Неожиданно у самого Костиного уха прожужжала оса. Полетала-полетала по веранде и опустилась на торопливо тикающий будильник.

«А времени-то… всего-навсего тридцать пять седьмого, — удивился Костик. — Я еще так рано тут ни разочка не просыпался».

С будильника оса перелетела на край стола и егозливо заползала по хлебным крошкам.

«Ишь ты, наянка! Кто тебя просил сюда залетать?»— рассердился Костик. Схватил с пола сандалию. И только на цыпочках подкрался к углу стола и только замахнулся, а длиннущая полосатая оса сразу и взвилась к потолку. Бросив сандалию, Костик погладил дремавшего на стуле котенка и пошел в сад.

Сразу же за яблоней возвышался турник — два столба с перекладиной из обрезка водопроводной трубы (сам Тимка соорудил эту букву «П» на второй день после приезда). Но и здесь ни души.

Костик повертел головой туда-сюда. Пожал плечами. Неужели этот Тимка сквозь землю провалился?

А уж через минуту Костик стоял по ту сторону калитки и обозревал из-под руки просеку, так напоминавшую центральную улицу совхоза. Ведь Тимка мог познакомиться с каким-нибудь здешним парнем и гонять с ним футбольный мяч.

Но на просеке не было ни одного мальчишки. Скорой походкой мимо проходили взрослые. Одни спешили к трамвайной остановке — им надо было ехать в город на работу, другие же шли от трамвая к реке. Ниже бабушкиной дачи, километра через три, по берегу Волги расположились дома отдыха и пионерские лагеря.

Чуть ли не рысцой к трамваю пробежала, обдавая Костика запахом духов, худенькая девушка в припудренном мелом комбинезоне.

Навстречу девушке широко, по-мужски прошагала сгорбленная старуха, со всех сторон обвешанная порожними плетенками для ягод.

«Сразу видно, торговка», — неприязненно подумал Костик, провожая взглядом старуху.

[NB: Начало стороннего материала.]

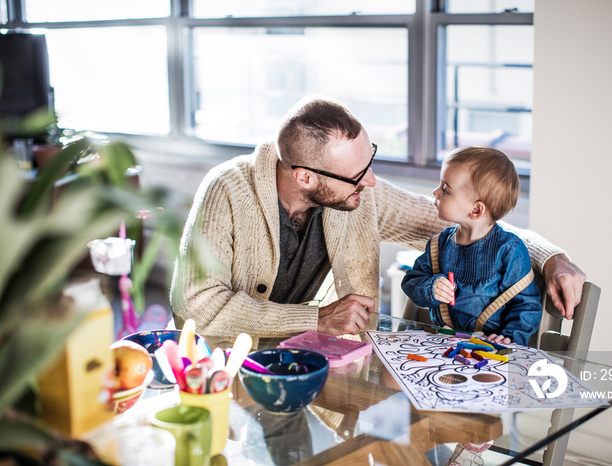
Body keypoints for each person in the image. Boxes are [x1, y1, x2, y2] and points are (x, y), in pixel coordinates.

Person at [170, 95, 585, 348]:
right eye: (356, 175)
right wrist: (315, 319)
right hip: (221, 368)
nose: (369, 181)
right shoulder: (227, 190)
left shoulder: (361, 194)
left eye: (370, 162)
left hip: (320, 363)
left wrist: (550, 257)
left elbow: (467, 228)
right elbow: (196, 305)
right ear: (305, 177)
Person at [400, 147, 541, 346]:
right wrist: (430, 288)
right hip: (443, 344)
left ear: (476, 210)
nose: (435, 192)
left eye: (445, 189)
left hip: (489, 350)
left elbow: (527, 305)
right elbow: (411, 281)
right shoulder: (438, 245)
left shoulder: (509, 250)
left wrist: (510, 336)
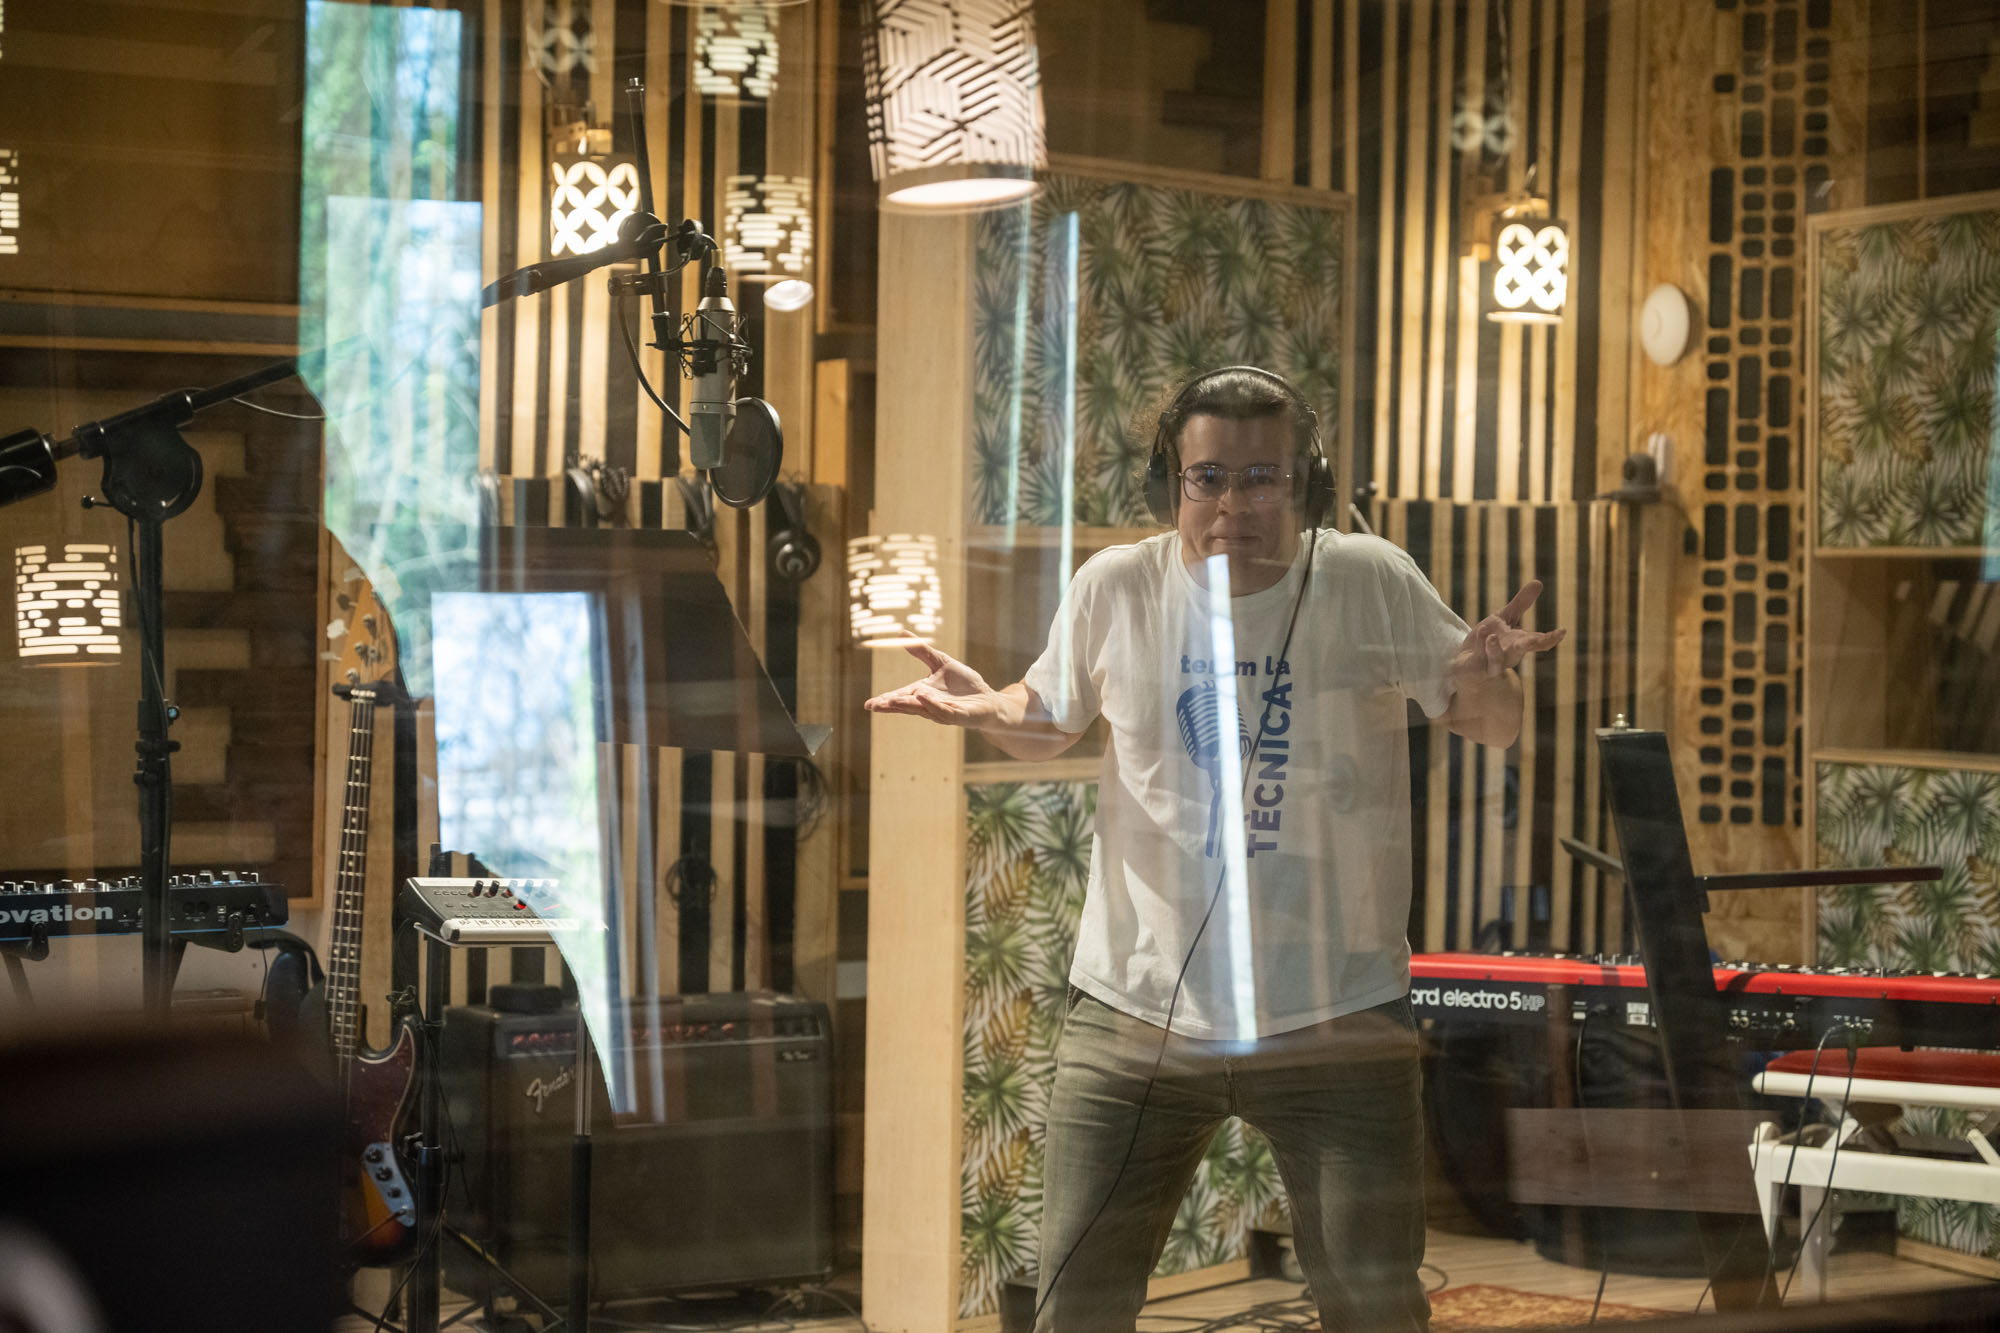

Потом мимо Костика прошла молодая мать с годовалым малышом на руках. Женщина то и дело оглядывалась и звала отставшую от нее дочь — лет четырех девчонку. В грязном измятом платьице, вся раскосмаченная, та совсем не торопилась, обсасывая льдистого петушка на палочке. И вот мать, выведенная из терпения, обернулась да как гаркнула на всю просеку:

— Ты, Солоха, прибавь шагу!

Костик снова поднял руку и еще раз внимательно оглядел улицу. Вдруг перед ним остановился сухопарый старик с белой пышной бородой. Остановился и участливо спросил:

— Молодой человек, вы что-то потеряли?

— Да, потерял, — кивнул Костик и чуть не заплакал. В этот миг он почувствовал себя круглым сиротой. Но Костик тотчас вспомнил, как мама учила его быть всегда вежливым со взрослыми, и он добавил — Здравствуйте, пожалуйста!

— Здравствуйте, здравствуйте! — заулыбался старик, и пышная борода его заволновалась, затопорщилась. — Кого же ты, голубчик, потерял?

— Тимку, — сказал, горестно вздыхая, Костик.

— А кто этот Тимка?

— Да брат мой! Вот кто.

— Ты брата потерял? — теперь у старика и брови пришли в движение. Как это ни странно, но брови у него в отличие от бороды были жгуче-черные. И вот эти жгуче-черные брови полезли теперь на лоб. — Он что, совсем маленький, братик твой?

— Не-ет, не маленький. Он, скажу вам, в два раза выше меня.

— Оч-чень странно, молодой человек! Как же твой брат… такой большой и вдруг — потерялся?

— А он может! У Тимки память зимой отшибло. Катался на лыжах и в буерак съерашился. Вот была потеха!.. Он, знаете ли, отправился вчера на рынок и заблудился. Мы ведь нездешние, мы на целине живем. А сюда к бабушке гостить на лето приехали. И вот мой Тимка вчера совсем было потерялся на рынке. Хотите верьте, хотите нет, а это сущая правда!

Костик понимал, что он отчаянно заврался, но уж ничего не мог с собой поделать.

— А еще с Тимкой был такой случай, — снова начал Костик, но старик его перебил:

— Но позвольте, позвольте, молодой человек! А как же ваша бабушка?.. Как она реагирует на все эти странности вашего старшего брата?

Костик пожал плечами.

— Бабушка! Что бабушка? Она старый человек. Она никак не реагирует. Мы с Тимкой сейчас одни. А бабушка в Ульяновск уехала. Там без нее Люба совсем может пропасть.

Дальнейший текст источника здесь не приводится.